Blog | Archie Kalepa: Retracing Ancestral Connections
Tahaa is a very special place in Tahiti and all Polynesian because a great navigator named Hilo was born here. He may have been one of the Polynesians, if not the first, to navigate to Hawai’i and back to Tahiti.
While we were in Tahaa the elders took us to the place where Hilo was born and lived during his youth; they told us stories about him and his mana. The canoes and crews have paid their respects to Tahaa and its people, as a rite of passage.
Like so many of the places we visited in these beautiful islands of Tahiti, we just stayed one night on Tahaa, then sailed to Bora Bora the next day to get supplies and resupply our water.

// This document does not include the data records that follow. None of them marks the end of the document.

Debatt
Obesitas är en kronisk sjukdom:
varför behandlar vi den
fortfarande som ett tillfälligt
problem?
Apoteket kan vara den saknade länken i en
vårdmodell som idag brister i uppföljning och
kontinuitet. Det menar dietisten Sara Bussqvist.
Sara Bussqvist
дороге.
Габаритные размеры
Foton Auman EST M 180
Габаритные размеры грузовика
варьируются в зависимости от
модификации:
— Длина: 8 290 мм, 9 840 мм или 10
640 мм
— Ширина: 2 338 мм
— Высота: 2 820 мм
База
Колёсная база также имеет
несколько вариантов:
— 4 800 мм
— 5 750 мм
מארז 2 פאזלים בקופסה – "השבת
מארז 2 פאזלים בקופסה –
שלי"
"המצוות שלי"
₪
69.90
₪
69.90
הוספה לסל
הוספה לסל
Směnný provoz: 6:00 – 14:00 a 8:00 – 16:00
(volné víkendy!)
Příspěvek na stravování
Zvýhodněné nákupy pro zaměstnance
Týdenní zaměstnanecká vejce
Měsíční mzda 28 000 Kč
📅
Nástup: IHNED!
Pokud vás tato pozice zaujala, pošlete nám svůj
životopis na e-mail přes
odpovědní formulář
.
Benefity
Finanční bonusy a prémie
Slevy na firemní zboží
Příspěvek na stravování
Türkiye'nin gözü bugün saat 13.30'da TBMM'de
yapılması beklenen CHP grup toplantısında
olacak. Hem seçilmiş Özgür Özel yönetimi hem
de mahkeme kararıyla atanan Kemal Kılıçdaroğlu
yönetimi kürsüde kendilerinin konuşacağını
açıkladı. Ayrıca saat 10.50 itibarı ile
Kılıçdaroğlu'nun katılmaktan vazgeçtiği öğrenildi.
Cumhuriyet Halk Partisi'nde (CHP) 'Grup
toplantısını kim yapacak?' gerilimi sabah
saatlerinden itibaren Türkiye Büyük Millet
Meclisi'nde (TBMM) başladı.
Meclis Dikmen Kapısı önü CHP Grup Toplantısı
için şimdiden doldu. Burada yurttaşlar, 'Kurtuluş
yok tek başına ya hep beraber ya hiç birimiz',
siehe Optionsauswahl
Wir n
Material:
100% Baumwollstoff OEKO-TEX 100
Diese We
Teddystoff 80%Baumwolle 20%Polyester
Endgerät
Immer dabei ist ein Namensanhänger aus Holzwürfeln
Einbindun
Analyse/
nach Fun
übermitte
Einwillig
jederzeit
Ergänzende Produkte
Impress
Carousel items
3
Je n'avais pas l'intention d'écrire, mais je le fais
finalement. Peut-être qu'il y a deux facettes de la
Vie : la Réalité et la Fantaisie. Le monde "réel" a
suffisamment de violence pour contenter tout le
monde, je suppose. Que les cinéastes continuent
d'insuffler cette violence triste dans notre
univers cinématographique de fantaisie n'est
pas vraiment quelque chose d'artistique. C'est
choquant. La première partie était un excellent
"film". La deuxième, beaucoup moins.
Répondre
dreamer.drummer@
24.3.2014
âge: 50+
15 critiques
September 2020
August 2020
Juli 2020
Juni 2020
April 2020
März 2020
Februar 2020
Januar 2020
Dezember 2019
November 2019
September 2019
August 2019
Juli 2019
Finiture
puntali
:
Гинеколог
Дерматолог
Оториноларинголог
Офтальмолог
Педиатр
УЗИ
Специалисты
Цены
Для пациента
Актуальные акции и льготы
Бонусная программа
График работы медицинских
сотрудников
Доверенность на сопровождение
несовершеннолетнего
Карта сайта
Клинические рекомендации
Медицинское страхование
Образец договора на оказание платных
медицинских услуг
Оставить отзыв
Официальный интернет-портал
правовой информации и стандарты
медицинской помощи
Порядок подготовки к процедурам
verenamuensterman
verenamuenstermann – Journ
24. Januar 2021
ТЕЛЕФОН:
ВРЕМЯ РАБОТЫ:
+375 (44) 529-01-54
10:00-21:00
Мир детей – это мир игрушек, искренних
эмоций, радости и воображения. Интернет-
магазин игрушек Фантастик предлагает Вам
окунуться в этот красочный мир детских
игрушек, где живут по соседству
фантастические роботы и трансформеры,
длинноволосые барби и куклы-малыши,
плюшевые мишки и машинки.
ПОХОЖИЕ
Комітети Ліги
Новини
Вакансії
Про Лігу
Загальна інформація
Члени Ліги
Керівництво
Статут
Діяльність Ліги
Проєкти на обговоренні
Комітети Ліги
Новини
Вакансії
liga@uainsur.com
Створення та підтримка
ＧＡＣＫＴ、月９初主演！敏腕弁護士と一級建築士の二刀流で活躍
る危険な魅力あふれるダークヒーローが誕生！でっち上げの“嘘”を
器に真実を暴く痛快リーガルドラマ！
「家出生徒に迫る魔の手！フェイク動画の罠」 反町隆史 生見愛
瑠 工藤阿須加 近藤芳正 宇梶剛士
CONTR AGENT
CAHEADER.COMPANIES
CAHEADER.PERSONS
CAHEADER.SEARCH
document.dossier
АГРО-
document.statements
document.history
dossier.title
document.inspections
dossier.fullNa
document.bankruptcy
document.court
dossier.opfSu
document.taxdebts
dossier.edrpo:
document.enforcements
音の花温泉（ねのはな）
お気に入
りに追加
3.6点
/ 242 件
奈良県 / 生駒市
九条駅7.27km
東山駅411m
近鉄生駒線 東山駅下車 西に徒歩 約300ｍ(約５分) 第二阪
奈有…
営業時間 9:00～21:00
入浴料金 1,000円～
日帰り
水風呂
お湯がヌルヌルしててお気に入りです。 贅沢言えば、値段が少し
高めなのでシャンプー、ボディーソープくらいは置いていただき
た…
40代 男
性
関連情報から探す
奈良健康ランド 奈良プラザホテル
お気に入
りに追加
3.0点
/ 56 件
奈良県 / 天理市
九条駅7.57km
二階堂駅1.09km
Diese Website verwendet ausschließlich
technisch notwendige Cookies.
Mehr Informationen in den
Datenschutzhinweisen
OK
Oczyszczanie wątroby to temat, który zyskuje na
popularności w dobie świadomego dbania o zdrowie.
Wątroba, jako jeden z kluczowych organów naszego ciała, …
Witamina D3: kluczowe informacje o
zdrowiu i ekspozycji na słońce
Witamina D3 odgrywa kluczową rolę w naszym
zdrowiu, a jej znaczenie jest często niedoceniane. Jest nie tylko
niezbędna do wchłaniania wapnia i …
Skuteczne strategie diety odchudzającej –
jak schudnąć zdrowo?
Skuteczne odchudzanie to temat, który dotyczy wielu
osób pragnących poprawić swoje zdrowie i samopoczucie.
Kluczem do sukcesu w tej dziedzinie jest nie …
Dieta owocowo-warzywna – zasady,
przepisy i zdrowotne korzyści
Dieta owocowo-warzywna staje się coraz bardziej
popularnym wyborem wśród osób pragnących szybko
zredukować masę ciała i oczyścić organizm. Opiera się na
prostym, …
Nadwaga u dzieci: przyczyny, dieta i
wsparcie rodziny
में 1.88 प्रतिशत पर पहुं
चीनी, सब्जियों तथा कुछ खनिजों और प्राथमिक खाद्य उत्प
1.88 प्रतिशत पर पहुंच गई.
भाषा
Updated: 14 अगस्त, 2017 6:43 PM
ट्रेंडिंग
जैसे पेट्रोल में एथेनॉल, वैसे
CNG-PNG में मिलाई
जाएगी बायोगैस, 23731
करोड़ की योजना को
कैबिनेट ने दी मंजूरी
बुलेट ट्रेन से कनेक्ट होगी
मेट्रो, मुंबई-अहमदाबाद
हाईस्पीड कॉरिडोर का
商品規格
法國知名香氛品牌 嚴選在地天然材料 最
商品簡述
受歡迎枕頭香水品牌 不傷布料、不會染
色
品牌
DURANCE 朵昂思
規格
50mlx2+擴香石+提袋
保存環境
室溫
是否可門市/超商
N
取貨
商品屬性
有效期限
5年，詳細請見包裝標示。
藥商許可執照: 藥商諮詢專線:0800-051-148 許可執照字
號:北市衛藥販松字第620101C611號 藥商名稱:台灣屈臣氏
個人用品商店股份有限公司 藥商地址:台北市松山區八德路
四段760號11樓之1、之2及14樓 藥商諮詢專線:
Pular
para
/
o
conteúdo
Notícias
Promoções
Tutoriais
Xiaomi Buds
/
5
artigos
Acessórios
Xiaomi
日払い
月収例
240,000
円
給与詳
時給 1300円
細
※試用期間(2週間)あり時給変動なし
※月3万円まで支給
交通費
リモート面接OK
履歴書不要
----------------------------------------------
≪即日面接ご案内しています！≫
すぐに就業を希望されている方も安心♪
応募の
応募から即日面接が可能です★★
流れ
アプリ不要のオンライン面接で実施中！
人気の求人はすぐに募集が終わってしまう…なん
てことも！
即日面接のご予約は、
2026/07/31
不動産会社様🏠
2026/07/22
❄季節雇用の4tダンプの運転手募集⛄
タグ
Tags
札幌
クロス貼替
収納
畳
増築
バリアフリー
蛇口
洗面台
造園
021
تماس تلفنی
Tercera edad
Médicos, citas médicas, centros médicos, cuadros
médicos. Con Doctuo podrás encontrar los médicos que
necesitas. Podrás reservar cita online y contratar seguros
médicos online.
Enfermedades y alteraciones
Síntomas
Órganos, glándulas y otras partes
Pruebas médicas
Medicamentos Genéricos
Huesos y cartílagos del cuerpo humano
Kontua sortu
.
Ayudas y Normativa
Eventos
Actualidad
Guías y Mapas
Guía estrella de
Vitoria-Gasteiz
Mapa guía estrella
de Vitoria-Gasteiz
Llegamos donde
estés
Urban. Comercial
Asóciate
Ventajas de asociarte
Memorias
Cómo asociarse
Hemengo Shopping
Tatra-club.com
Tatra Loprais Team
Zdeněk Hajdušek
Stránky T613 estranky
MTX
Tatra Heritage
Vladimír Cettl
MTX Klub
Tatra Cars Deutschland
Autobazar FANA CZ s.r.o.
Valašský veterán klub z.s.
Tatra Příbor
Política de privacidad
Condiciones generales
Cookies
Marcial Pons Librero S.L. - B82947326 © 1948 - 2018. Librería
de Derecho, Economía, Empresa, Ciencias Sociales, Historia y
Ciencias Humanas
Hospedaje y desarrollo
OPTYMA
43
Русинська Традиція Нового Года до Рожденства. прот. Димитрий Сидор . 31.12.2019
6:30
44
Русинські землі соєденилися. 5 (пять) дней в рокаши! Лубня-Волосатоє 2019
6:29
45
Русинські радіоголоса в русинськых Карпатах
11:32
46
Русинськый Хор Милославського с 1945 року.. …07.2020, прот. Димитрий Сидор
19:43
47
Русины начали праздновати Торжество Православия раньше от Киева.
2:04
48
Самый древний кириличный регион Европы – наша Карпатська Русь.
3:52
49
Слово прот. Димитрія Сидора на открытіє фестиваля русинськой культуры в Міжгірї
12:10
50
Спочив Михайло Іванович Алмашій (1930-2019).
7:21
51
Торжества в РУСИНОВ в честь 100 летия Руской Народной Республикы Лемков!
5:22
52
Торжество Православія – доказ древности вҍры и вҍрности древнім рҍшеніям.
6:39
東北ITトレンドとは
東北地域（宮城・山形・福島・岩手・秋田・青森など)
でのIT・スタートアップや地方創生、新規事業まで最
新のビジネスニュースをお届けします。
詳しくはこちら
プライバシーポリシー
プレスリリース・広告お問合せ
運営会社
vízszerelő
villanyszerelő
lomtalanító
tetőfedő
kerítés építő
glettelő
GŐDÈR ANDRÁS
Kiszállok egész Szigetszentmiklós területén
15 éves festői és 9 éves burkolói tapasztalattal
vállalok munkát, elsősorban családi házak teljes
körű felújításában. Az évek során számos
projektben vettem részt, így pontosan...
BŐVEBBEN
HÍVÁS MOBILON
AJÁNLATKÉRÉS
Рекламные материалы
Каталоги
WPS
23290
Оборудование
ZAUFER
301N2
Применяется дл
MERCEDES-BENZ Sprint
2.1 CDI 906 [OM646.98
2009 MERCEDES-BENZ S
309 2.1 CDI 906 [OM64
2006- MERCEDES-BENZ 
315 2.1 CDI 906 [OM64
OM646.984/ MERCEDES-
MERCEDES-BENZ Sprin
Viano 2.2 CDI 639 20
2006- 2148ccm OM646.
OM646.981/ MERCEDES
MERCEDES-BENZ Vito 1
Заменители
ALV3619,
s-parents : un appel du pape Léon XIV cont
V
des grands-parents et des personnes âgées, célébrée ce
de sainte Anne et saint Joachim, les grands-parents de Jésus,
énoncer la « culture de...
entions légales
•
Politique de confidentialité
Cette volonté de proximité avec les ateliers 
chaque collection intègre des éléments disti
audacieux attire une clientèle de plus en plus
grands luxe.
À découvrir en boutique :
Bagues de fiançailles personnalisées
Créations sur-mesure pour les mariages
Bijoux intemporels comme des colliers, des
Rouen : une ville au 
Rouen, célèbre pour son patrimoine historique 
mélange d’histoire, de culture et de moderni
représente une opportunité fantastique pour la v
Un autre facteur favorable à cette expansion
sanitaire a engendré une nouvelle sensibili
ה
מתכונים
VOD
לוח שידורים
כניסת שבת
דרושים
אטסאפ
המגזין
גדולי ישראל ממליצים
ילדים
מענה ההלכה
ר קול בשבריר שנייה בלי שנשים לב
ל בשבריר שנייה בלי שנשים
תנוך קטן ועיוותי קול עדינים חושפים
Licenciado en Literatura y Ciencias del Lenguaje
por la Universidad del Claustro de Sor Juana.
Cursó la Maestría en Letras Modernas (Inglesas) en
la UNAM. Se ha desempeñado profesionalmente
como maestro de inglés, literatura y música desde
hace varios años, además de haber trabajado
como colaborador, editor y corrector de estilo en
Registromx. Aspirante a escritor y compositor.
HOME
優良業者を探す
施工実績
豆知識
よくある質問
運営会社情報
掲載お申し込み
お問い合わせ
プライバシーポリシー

Our next stop was a small island called Maupiti about twenty-six miles from Bora Bora. There is only one small pass through the reef to the island, and because there is only one, it can be somewhat difficult to get in and out, because the water entering and leaving the lagoon can only flow through this one pass, causing a strong current. So local knowledge is important when coming to the island or leaving.
Maupiti has a historical connection to Hawai’i and the Hawaiians: it is said that Chief Liholiho came to Maupiti and had a daughter (more research for our people). We visited a heiau and placed a navigation rock there. It was pretty awesome as the entire village guided all the crew members to this place of worship.
After spending a few nights on Maupiti, we became connected to the people of this little island. Even the mayor of Maupiti spent a night on the canoe and called the whole village to do their stone fishing (kind of like the hukilau in the old days of Hawai’i).
That day was a sight to see; the entire village, young and old, got involved, from throwing the stones in the water to pulling the coconut leaves hukilau style. Watching from the side, I realized how blessed a community it is. We didn’t catch many fish but the fishing had a bigger meaning, showing that the whole community can work together. It was hard leaving this beautiful island of Maupiti but we had to continue the Mālama Honua journey, just as we were reminded of what Malama Mālama means.
Kālepa Baybayan, our captain and pwo navigator is in my eyes very wise and smart, very tactical in decision-making and speaks very clearly to others; he is my first cousin and it has been a great pleasure sailing under him, and very reassuring in the last few days, as we experienced bad weather. He was of the calmest mind, constantly watching the weather and letting us all know we are sailing in good hands, not by words, but by his actions. He is someone I would trust with my life on this little canoe in this great big ocean.
We have since come upon calmer seas as we approach Rarotonga.